At the beginning of 1915, already into World War I but before Italy's entry in the conflict, her husband was sent to Rome thanks to an Austro-Hungarian mandate for the importation to Istria of extra provisions. He then decided to stay there, to fight for Italy's entry into the war, which would indeed occur a few months later. In the correspondence between Mizzan and Salata from the beginning of 1915 to Italy's entry into the war, it can be perceived, behind the rigidity of war censorship (which forced them to discuss only ordinary, day-to-day arguments), the growing consciousness in Mizzan that her husband would not return home.

Salata actively contributed to the Italian cause. He prepared documentation to support Italy's claims in the Adriatic. In May 1915 he even anonymously published the book Il diritto d'Italia su Trieste e l'Istria: documenti ("The Right of Italy on Trieste and Istria - Documents"), in support of Italian rights on Istria and Trieste. He worked for Italy both as an historian of the contested regions as well as a direct administrator in times of war. Within a month after the outbreak of the conflict, he was employed by the General Secretariat for Civil Affairs (Italian: Segretariato generale per gli affari civili) at the Army supreme command in war zone (Italian: Comando supremo dell'esercito in zona di guerra), initially as head of the administrative office, going on to become deputy secretary general by the end of the conflict.

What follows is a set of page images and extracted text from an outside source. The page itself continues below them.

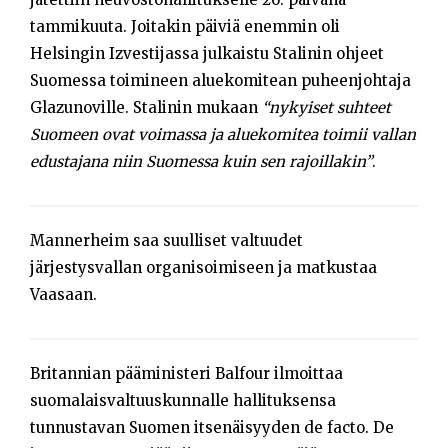
tammikuuta. Joitakin päiviä enemmin oli
Helsingin Izvestijassa julkaistu Stalinin ohjeet
Suomessa toimineen aluekomitean puheenjohtaja
Glazunoville. Stalinin mukaan
“nykyiset suhteet
Suomeen ovat voimassa ja aluekomitea toimii vallan
edustajana niin Suomessa kuin sen rajoillakin”
.
Mannerheim saa suulliset valtuudet
järjestysvallan organisoimiseen ja matkustaa
Vaasaan.
Britannian pääministeri Balfour ilmoittaa
suomalaisvaltuuskunnalle hallituksensa
tunnustavan Suomen itsenäisyyden de facto. De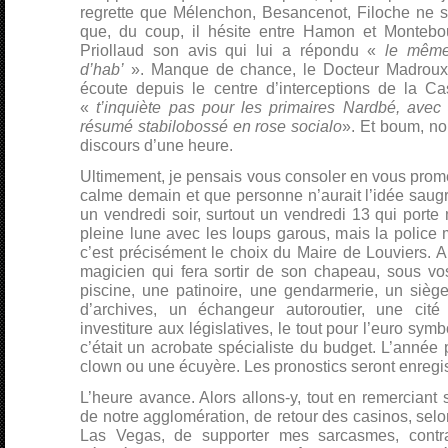
regrette que Mélenchon, Besancenot, Filoche ne so
que, du coup, il hésite entre Hamon et Montebo
Priollaud son avis qui lui a répondu «
le même
d’hab’
». Manque de chance, le Docteur Madroux 
écoute depuis le centre d’interceptions de la C
«
t’inquiète pas pour les primaires Nardbé, avec Ju
résumé stabilobossé en rose socialo
». Et boum, no
discours d’une heure.
Ultimement, je pensais vous consoler en vous prom
calme demain et que personne n’aurait l’idée saug
un vendredi soir, surtout un vendredi 13 qui porte 
pleine lune avec les loups garous, mais la police m
c’est précisément le choix du Maire de Louviers. A
magicien qui fera sortir de son chapeau, sous vo
piscine, une patinoire, une gendarmerie, un sièg
d’archives, un échangeur autoroutier, une ci
investiture aux législatives, le tout pour l’euro sym
c’était un acrobate spécialiste du budget. L’année 
clown ou une écuyère. Les pronostics seront enregi
L’heure avance. Alors allons-y, tout en remerciant 
de notre agglomération, de retour des casinos, selon 
Las Vegas, de supporter mes sarcasmes, contr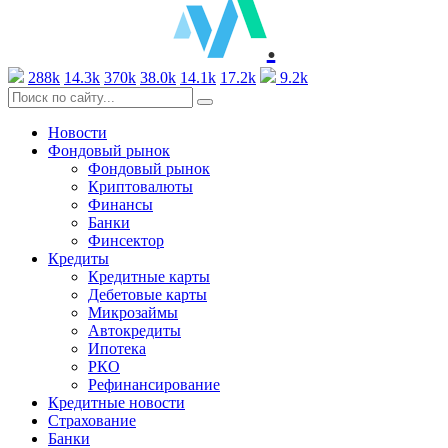
.
288k
14.3k
370k
38.0k
14.1k
17.2k
9.2k
Новости
Фондовый рынок
Фондовый рынок
Криптовалюты
Финансы
Банки
Финсектор
Кредиты
Кредитные карты
Дебетовые карты
Микрозаймы
Автокредиты
Ипотека
РКО
Рефинансирование
Кредитные новости
Страхование
Банки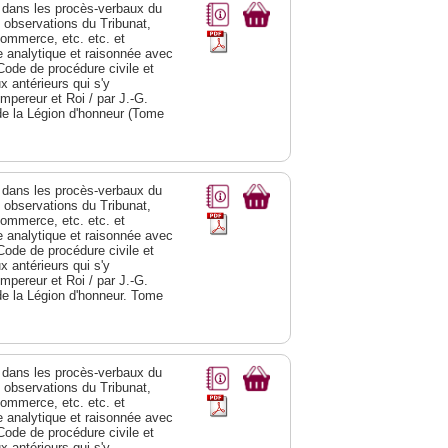
dans les procès-verbaux du
s observations du Tribunat,
commerce, etc. etc. et
analytique et raisonnée avec
Code de procédure civile et
 antérieurs qui s'y
Empereur et Roi / par J.-G.
de la Légion d'honneur (Tome
dans les procès-verbaux du
s observations du Tribunat,
commerce, etc. etc. et
analytique et raisonnée avec
Code de procédure civile et
 antérieurs qui s'y
Empereur et Roi / par J.-G.
de la Légion d'honneur. Tome
dans les procès-verbaux du
s observations du Tribunat,
commerce, etc. etc. et
analytique et raisonnée avec
Code de procédure civile et
 antérieurs qui s'y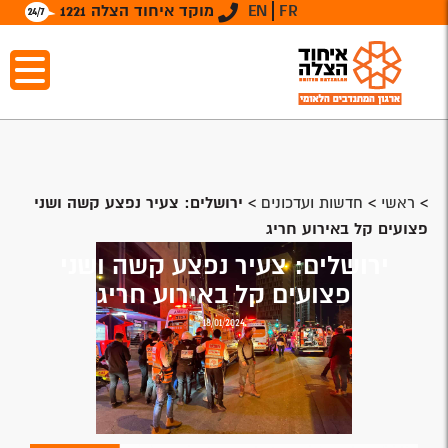
FR
EN
מוקד איחוד הצלה 1221
>
ראשי
>
חדשות ועדכונים
>
ירושלים: צעיר נפצע קשה ושני
פצועים קל באירוע חריג
ירושלים: צעיר נפצע קשה ושני
פצועים קל באירוע חריג
18/01/2024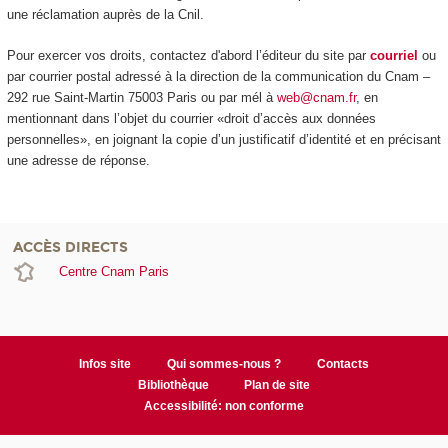
une réclamation auprès de la Cnil.
Pour exercer vos droits, contactez d'abord l’éditeur du site par
courriel
ou
par courrier postal adressé à la direction de la communication du Cnam –
292 rue Saint-Martin 75003 Paris ou par mél à
web@cnam.fr
, en
mentionnant dans l’objet du courrier «droit d’accès aux données
personnelles», en joignant la copie d’un justificatif d’identité et en précisant
une adresse de réponse.
ACCÈS DIRECTS
Centre Cnam Paris
Infos site
Qui sommes-nous ?
Contacts
Bibliothèque
Plan de site
Accessibilité: non conforme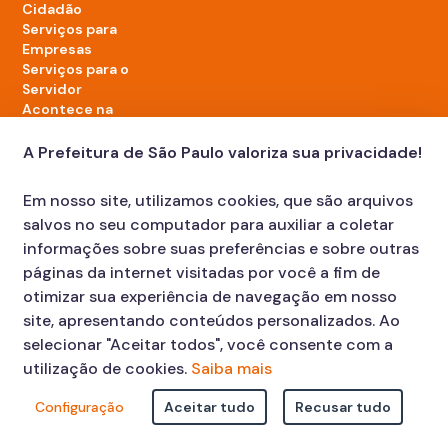
Cidadão
Serviços para
Empresas
Serviços para o
Servidor
Acontece na
cidade
A Prefeitura de São Paulo valoriza sua privacidade!
LinkedIn da Prefeitura de São Paulo
TikTok da Prefeitura de São Paulo
YouTube da Prefeitura de São Paulo
X da Prefeitura de São Paulo
Instagram da Prefeitura de São Paulo
Facebook da Prefeitura de São Paulo
Em nosso site, utilizamos cookies, que são arquivos
Diário Oficial
salvos no seu computador para auxiliar a coletar
informações sobre suas preferências e sobre outras
páginas da internet visitadas por você a fim de
otimizar sua experiência de navegação em nosso
site, apresentando conteúdos personalizados. Ao
selecionar "Aceitar todos", você consente com a
utilização de cookies.
Saiba mais
Faça sua Solicitação
Atendimento:
Configuração
Aceitar tudo
Recusar tudo
© COPYRIGHT 2023, Prefeitura Municipal de São Paulo Viaduto do
Cha, 15 - Centro - CEP: 01002-020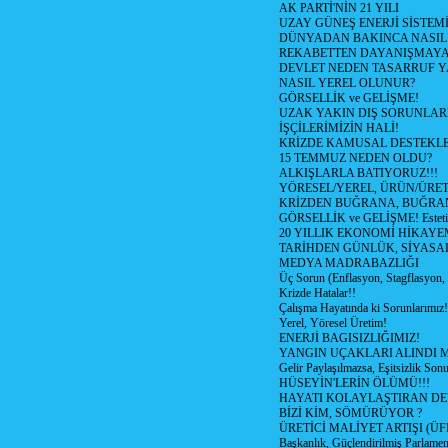
AK PARTİ'NİN 21 YILI
UZAY GÜNEŞ ENERJİ SİSTEM
DÜNYADAN BAKINCA NASI
REKABETTEN DAYANIŞMAY
DEVLET NEDEN TASARRUF 
NASIL YEREL OLUNUR?
GÖRSELLİK ve GELİŞME!
UZAK YAKIN DIŞ SORUNLAR
İŞÇİLERİMİZİN HALİ!
KRİZDE KAMUSAL DESTEKL
15 TEMMUZ NEDEN OLDU?
ALKIŞLARLA BATIYORUZ!!!
YÖRESEL/YEREL, ÜRÜN/ÜRE
KRİZDEN BUĞRANA, BUĞRA
GÖRSELLİK ve GELİŞME! Estetik m
20 YILLIK EKONOMİ HİKAYEM
TARİHDEN GÜNLÜK, SİYASA
MEDYA MADRABAZLIĞI
Üç Sorun (Enflasyon, Stagflasyon,
Krizde Hatalar!!
Çalışma Hayatında ki Sorunlarımız!
Yerel, Yöresel Üretim!
ENERJİ BAGISIZLIĞIMIZ!
YANGIN UÇAKLARI ALINDI M
Gelir Paylaşılmazsa, Eşitsizlik Sonu
HÜSEYİN'LERİN ÖLÜMÜ!!!
HAYATI KOLAYLAŞTIRAN D
BİZİ KİM, SÖMÜRÜYOR ?
ÜRETİCİ MALİYET ARTIŞI (ÜF
Başkanlık, Güçlendirilmiş Parlamen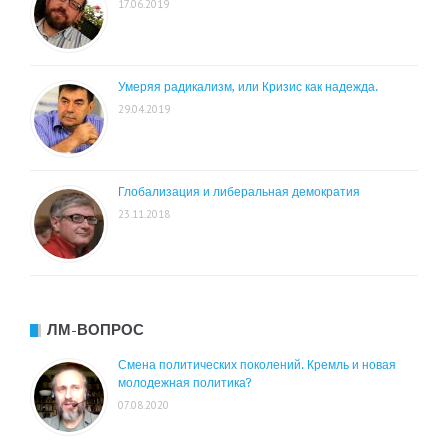
17.06.2019
Умеряя радикализм, или Кризис как надежда.
29.04.2019
Глобализация и либеральная демократия
23.11.2018
ЛМ-ВОПРОС
Смена политических поколений. Кремль и новая
молодежная политика?
07.08.2020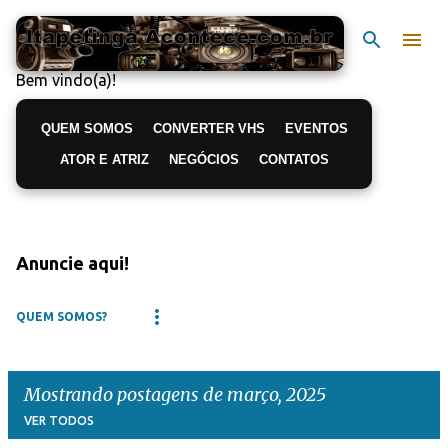
Pular para o conteúdo principal
Bem vindo(a)!
QUEM SOMOS
CONVERTER VHS
EVENTOS
ATOR E ATRIZ
NEGÓCIOS
CONTATOS
Anuncie aqui!
QUEM SOMOS?
Mostrando postagens de março, 2025
VER TODOS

The Austrian authorities then decided to take revenge on Mizzan and their young daughter, who had remained on Austrian territory, in Ossero (Salata's birthplace). They, along with Salata's family, were interned in Mittergraben near Oberhollabrunn. Mizzan and her daughter remained interned for more than one year, from 1916 to 1917. During this period, she contracted tuberculosis.

After the war she spent long periods between hospitals and rest homes, and eventually died of the disease contracted during her internment, in 1922, aged 37.